La notion de consommation immédiate est au cœur de la distinction entre le taux de 5,5 % et le taux de 10 %. Elle a été précisée par la jurisprudence du Conseil d'État et par la doctrine de l'administration fiscale (BOFiP).
Un produit est considéré comme destiné à une consommation immédiate lorsqu'il est présenté de manière à pouvoir être consommé sans préparation supplémentaire à domicile, dans un délai court suivant son acquisition. C'est le cas d'un sandwich préparé à la demande, d'un plat chaud vendu dans un food truck, d'une pizza livrée à domicile ou d'un plateau-repas.
En revanche, un produit vendu non préparé, dans un emballage hermétique destiné à être conservé et consommé ultérieurement (une conserve, un produit surgelé, une boîte de sauce) ne répond pas à cette définition et relève du taux de 5,5 %.
Exemple concret : un food truck vend des tacos préparés à la commande. Ces produits sont destinés à une consommation immédiate — le taux de 10 % s'applique. En revanche, si ce même food truck propose à la vente des bocaux de sauce maison, ces produits relèvent du taux de 5,5 %.
La livraison à domicile de repas préparés (via des plateformes comme Uber Eats, Deliveroo, ou en direct) suit le même régime que la vente à emporter. Les plats préparés chauds ou destinés à une consommation immédiate sont soumis au taux de 10 %, les boissons alcoolisées au taux de 20 %, et les boissons non alcoolisées en bouteille fermée au taux de 5,5 %.
Les frais de livraison facturés au client constituent une prestation accessoire qui suit le régime de la prestation principale : s'ils accompagnent une livraison de repas à 10 %, ils sont eux-mêmes soumis à 10 %.
La restauration collective — qu'il s'agisse d'une cantine scolaire, d'un restaurant d'entreprise ou d'un établissement hospitalier — est en principe soumise au taux de 10 % sur les repas servis.
Toutefois, certains établissements publics ou associations gérant des services de restauration peuvent bénéficier d'une exonération de TVA en application de l'article 261 du CGI, notamment lorsque l'activité s'inscrit dans un service d'intérêt général.

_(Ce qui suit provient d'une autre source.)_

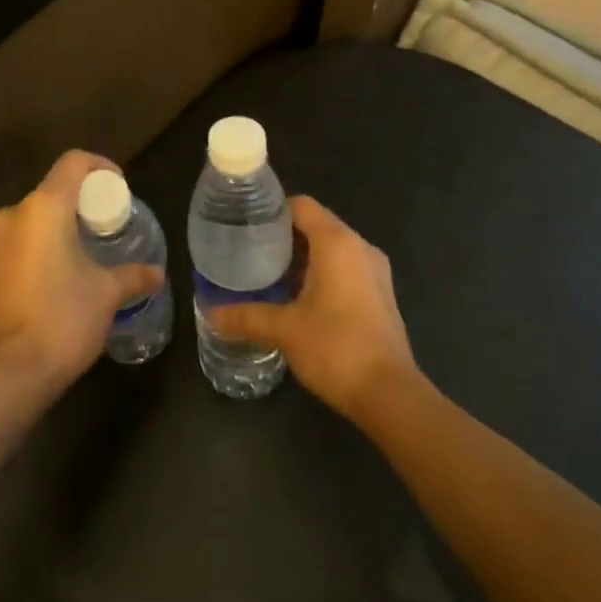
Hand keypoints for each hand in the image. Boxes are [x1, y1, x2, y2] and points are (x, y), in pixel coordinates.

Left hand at [0, 150, 164, 393]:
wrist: (11, 373)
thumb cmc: (63, 319)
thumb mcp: (107, 293)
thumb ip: (133, 275)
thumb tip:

Cette exonération doit être analysée au cas par cas.
L'acceptation des titres-restaurant par un établissement n'a aucune incidence sur les taux de TVA applicables. Un restaurateur qui accepte des titres-restaurant continue d'appliquer les mêmes taux en fonction de la nature des produits vendus. Les titres-restaurant sont un mode de paiement et ne modifient pas le régime fiscal des ventes.

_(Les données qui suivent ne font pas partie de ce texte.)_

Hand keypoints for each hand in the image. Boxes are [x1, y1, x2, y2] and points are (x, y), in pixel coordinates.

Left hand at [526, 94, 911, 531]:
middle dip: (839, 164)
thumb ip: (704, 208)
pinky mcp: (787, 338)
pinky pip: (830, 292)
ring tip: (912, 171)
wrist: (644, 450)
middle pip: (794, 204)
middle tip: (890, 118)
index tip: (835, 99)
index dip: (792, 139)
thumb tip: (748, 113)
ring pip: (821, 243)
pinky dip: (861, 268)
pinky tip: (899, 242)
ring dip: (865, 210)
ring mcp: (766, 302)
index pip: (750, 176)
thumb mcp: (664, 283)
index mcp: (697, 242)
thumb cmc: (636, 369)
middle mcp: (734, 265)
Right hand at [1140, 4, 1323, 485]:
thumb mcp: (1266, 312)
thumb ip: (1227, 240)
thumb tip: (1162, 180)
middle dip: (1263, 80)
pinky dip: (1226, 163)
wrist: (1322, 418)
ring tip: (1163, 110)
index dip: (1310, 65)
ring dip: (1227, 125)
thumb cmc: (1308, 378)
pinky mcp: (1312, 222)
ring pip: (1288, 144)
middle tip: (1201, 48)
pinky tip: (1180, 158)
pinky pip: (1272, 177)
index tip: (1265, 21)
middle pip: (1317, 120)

Lorsqu'un traiteur ou un restaurateur organise un événement privatif (mariage, séminaire, cocktail), les boissons alcoolisées servies restent soumises au taux de 20 %. Les plats et les boissons non alcoolisées servis dans le cadre d'une prestation de service complète (traiteur avec personnel et matériel) relèvent du taux de 10 %.
Un restaurateur peut relever de trois régimes de TVA distincts en fonction de son chiffre d'affaires :
Le régime de la franchise en base de TVA (article 293 B du CGI) : si le chiffre d'affaires annuel hors taxes est inférieur à 37 500 euros (seuil applicable en 2025-2026 pour les prestations de services), le restaurateur n'est pas assujetti à la TVA. Il ne la collecte pas, ne la reverse pas, et ne peut pas la déduire. Ce régime est rare dans la restauration compte tenu des niveaux de chiffre d'affaires généralement constatés.

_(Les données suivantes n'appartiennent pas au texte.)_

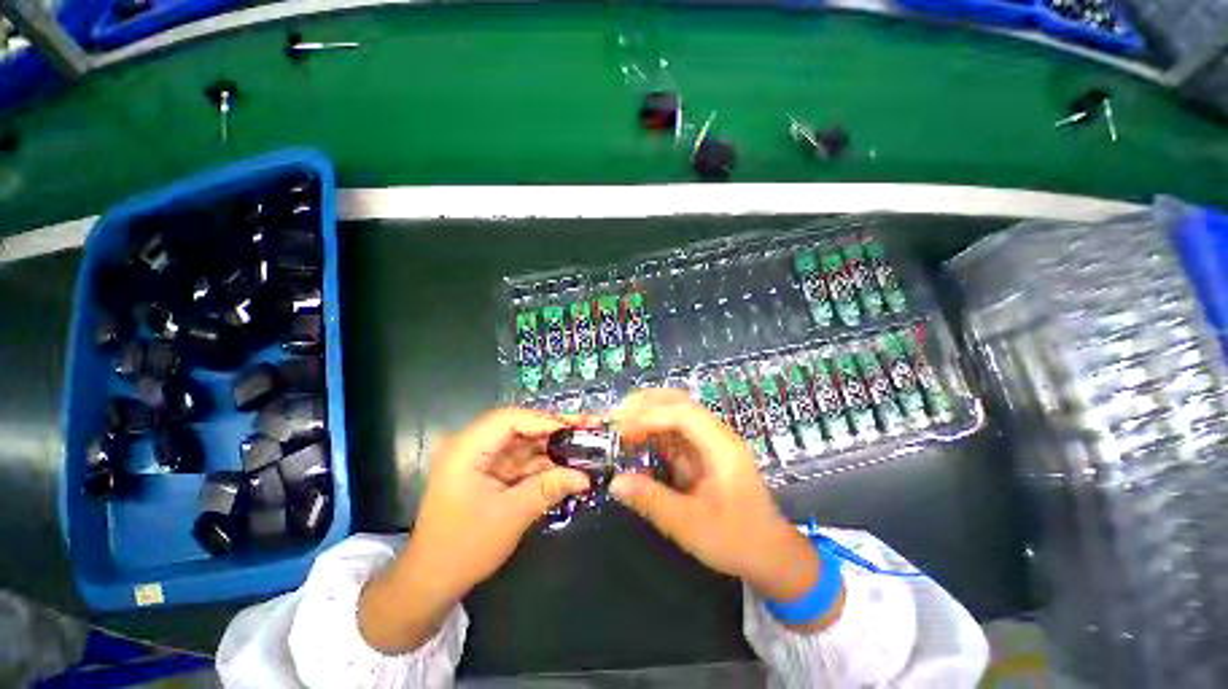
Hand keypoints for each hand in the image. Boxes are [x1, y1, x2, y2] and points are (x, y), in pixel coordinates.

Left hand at [360, 408, 589, 652]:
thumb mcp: (511, 516)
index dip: (545, 420)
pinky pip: (521, 460)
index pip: (510, 419)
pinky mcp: (490, 473)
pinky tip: (568, 464)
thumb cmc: (464, 548)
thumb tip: (585, 476)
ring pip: (524, 442)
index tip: (576, 427)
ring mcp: (481, 459)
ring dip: (552, 446)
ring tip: (585, 444)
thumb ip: (549, 488)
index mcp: (467, 449)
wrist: (431, 582)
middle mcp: (473, 446)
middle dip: (554, 430)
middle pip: (520, 426)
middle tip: (588, 428)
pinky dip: (543, 463)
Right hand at [609, 389, 841, 631]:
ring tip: (621, 423)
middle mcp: (717, 436)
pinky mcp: (703, 452)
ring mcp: (710, 442)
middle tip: (616, 415)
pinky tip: (636, 439)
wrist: (770, 554)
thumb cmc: (736, 540)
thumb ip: (652, 501)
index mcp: (722, 447)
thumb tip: (615, 483)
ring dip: (648, 413)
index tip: (622, 430)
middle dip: (647, 404)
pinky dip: (653, 431)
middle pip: (681, 402)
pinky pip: (675, 432)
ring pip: (676, 412)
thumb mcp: (691, 526)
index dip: (650, 416)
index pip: (684, 414)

Le régime simplifié d'imposition (RSI) : applicable entre 37 500 euros et 254 000 euros de chiffre d'affaires pour les prestataires de services, ce régime permet de payer la TVA via deux acomptes semestriels avec une régularisation annuelle.
Le régime réel normal : obligatoire au-delà de 254 000 euros de chiffre d'affaires, ce régime impose le dépôt de déclarations de TVA mensuelles ou trimestrielles (formulaire CA3). C'est le régime le plus courant pour les restaurants disposant d'une activité significative.
Un restaurateur soumis à la TVA doit être en mesure de justifier la ventilation de son chiffre d'affaires par taux de TVA. En pratique, cela passe par :
En cas de contrôle fiscal, l'administration peut remettre en cause une ventilation insuffisamment documentée et appliquer le taux le plus élevé (20 %) à l'ensemble du chiffre d'affaires non justifié. Il est donc essentiel de disposer d'outils de gestion fiables.